Closed mlissner closed 2 days ago
Looks like we do have an index with this name in our code:
We don't have it in Elastic though:
We do have recap_sweep, but I think that's a different index.
@ERosendo, do you know if we missed a step here?
@mlissner I don't think we missed a step. The index should be recreated by the cronjob:
Oh, there is some funkiness going on here!
I just noticed that the cronjobs aren't finishing. They should have a status of "Completed", but instead they either have "Error" on odd days or "Running" on even days:
Looking in the logs of one that's running (from ten days ago), it says:
INFO Re-indexing task scheduled ID: UkMvqJ2UQQqjcVU9Dxq7_w:768120192
INFO Task progress: 22000/3000097 documents.
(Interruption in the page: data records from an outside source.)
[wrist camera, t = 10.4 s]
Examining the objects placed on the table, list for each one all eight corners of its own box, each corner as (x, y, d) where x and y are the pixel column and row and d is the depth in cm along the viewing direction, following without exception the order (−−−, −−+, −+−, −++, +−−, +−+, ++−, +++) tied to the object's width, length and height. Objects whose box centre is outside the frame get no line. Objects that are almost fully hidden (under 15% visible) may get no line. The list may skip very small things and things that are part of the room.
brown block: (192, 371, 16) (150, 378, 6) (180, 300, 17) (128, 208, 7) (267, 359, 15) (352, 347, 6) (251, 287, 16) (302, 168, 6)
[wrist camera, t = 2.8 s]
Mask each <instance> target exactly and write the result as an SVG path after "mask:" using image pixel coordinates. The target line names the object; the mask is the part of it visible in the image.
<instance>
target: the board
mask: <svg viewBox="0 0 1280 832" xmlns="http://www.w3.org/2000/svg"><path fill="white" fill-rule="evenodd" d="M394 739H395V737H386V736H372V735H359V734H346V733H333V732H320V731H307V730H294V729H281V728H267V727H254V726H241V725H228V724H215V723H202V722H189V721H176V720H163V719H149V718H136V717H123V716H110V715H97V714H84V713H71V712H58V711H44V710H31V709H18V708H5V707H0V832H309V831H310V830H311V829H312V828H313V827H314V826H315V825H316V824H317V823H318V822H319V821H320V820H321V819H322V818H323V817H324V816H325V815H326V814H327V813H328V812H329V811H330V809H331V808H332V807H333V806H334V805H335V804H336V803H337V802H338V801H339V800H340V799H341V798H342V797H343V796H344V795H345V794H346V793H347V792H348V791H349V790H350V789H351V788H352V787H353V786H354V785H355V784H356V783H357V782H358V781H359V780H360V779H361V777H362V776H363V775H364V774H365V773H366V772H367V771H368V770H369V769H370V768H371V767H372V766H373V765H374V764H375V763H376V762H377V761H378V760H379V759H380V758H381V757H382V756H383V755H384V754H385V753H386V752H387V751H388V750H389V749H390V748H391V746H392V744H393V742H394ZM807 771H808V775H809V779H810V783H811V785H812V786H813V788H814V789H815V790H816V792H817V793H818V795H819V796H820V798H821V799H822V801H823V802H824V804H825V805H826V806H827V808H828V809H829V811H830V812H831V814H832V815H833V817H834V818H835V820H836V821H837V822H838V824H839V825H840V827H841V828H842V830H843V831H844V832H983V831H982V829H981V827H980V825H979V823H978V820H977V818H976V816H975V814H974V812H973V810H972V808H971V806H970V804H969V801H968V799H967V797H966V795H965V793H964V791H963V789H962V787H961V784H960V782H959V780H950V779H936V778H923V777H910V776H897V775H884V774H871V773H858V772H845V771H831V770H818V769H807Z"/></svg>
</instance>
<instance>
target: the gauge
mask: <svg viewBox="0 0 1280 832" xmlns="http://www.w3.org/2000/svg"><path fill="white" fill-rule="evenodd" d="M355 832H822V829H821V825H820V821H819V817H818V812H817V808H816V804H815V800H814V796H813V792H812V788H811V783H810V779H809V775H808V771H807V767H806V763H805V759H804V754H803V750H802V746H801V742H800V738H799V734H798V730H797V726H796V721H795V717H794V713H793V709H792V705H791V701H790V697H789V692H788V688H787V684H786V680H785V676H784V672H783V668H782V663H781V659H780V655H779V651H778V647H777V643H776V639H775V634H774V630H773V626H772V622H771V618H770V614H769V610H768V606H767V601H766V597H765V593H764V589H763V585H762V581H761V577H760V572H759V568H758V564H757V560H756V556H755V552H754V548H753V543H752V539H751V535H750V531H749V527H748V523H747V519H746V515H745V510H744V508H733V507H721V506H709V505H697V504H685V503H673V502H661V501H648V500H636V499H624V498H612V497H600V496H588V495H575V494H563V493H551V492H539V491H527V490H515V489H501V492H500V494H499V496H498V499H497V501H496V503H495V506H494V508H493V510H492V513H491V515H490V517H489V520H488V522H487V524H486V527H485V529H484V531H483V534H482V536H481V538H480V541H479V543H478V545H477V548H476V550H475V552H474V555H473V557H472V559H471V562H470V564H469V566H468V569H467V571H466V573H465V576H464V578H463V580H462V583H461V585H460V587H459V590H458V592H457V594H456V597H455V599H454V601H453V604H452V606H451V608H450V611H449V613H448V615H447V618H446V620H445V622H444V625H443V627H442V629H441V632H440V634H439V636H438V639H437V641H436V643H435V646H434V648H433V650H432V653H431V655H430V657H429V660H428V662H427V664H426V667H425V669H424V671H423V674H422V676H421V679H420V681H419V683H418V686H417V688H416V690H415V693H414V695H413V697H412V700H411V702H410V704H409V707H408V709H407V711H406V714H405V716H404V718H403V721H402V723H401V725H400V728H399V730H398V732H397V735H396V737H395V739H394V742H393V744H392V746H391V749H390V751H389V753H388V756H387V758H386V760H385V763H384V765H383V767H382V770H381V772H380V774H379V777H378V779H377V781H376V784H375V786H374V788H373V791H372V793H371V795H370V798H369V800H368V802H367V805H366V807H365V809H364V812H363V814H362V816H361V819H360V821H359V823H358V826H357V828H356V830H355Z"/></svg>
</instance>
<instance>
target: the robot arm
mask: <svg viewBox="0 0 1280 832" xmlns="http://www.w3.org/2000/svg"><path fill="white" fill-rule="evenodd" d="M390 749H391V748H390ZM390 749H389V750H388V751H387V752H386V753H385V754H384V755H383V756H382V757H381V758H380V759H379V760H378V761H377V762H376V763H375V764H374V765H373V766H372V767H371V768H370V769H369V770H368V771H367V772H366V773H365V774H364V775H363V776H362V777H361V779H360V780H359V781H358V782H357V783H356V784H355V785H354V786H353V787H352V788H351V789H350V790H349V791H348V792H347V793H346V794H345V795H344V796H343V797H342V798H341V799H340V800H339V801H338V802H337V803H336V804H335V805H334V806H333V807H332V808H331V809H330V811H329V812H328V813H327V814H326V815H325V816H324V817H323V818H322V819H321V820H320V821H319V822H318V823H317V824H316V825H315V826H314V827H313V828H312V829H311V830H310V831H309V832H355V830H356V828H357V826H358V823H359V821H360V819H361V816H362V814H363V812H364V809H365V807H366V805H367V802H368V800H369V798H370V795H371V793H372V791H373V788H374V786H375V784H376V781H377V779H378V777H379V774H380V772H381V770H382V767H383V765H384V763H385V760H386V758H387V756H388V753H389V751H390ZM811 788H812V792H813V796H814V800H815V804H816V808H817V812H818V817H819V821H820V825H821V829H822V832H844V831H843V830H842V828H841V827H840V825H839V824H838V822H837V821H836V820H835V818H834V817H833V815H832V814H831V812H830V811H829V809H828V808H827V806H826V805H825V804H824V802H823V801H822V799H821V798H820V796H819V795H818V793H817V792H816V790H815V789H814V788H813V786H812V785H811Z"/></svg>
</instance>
Estimated time to finish: 8126.203466 seconds.
INFO Task progress: 22000/3000097 documents. Estimated time to finish: 1108154.855345 seconds.
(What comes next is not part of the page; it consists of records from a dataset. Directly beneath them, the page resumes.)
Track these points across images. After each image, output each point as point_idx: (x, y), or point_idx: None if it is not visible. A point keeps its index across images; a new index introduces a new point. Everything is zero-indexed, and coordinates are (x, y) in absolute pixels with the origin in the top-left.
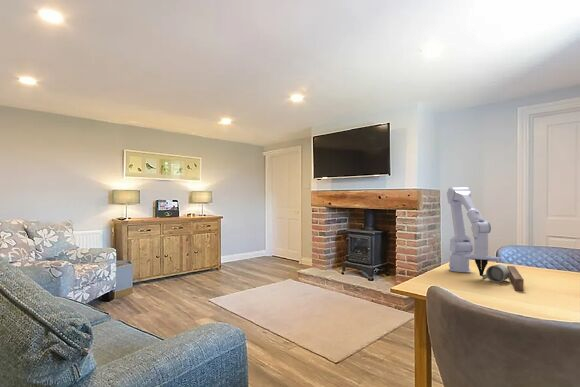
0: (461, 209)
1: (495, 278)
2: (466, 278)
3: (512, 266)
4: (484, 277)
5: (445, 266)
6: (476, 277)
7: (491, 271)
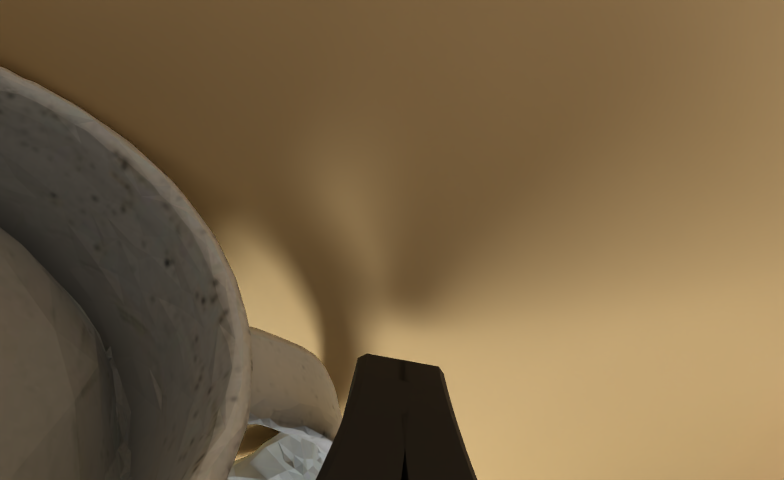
0: None
1: (10, 252)
2: (750, 355)
3: None
4: (308, 358)
5: None
6: None
7: None
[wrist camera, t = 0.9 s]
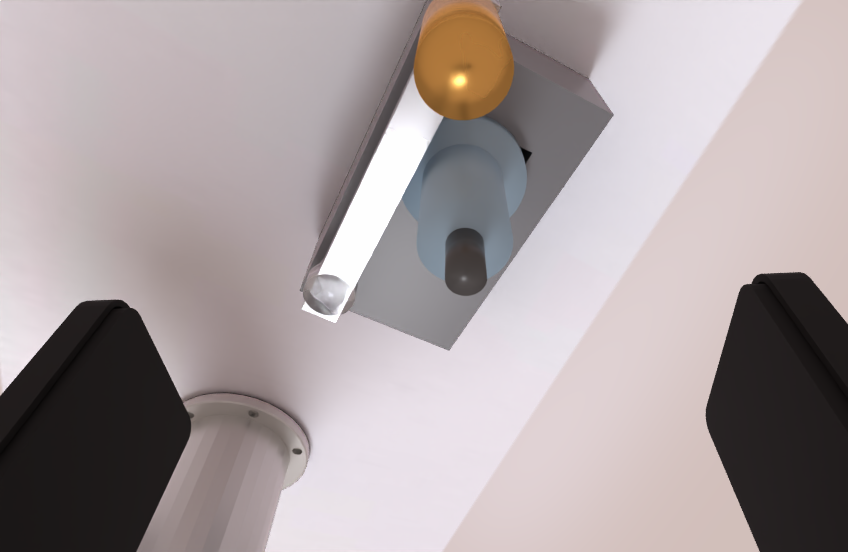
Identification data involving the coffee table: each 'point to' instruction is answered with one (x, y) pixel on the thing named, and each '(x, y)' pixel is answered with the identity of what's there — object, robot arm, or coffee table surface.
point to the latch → (415, 135)
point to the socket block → (546, 176)
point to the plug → (467, 201)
The one from nine days ago has the stacktrace about the index, then the one from eight days says:
INFO Re-indexing task scheduled ID: nmLgdM-aSDCkZNmyVoOodg:1550099198
INFO Task progress: 7000/3822206 documents. Estimated time to finish: 32773.302462 seconds.
INFO Task progress: 7000/3822206 documents. Estimated time to finish: 17895189.307496 seconds.
Ideas?
I debugged the cl_send_recap_alerts
command and identified two issues:
Excessive Wait Times: We use a while loop and the sleep method to pause execution during the index migration process. We also added a helper method to estimate the remaining time for reindexing(compute_estimated_remaining_time
). While this approach is generally effective, it can lead to unintended consequences when the estimated time drastically increases. The first time we ran the command, the initial estimation was 1108154.85 seconds (approximately 12 days), causing the process to remain dormant for an extended period. To mitigate this issue, we should implement an upper bound for the estimated time. This will prevent excessively long wait times and ensure the process continues as expected.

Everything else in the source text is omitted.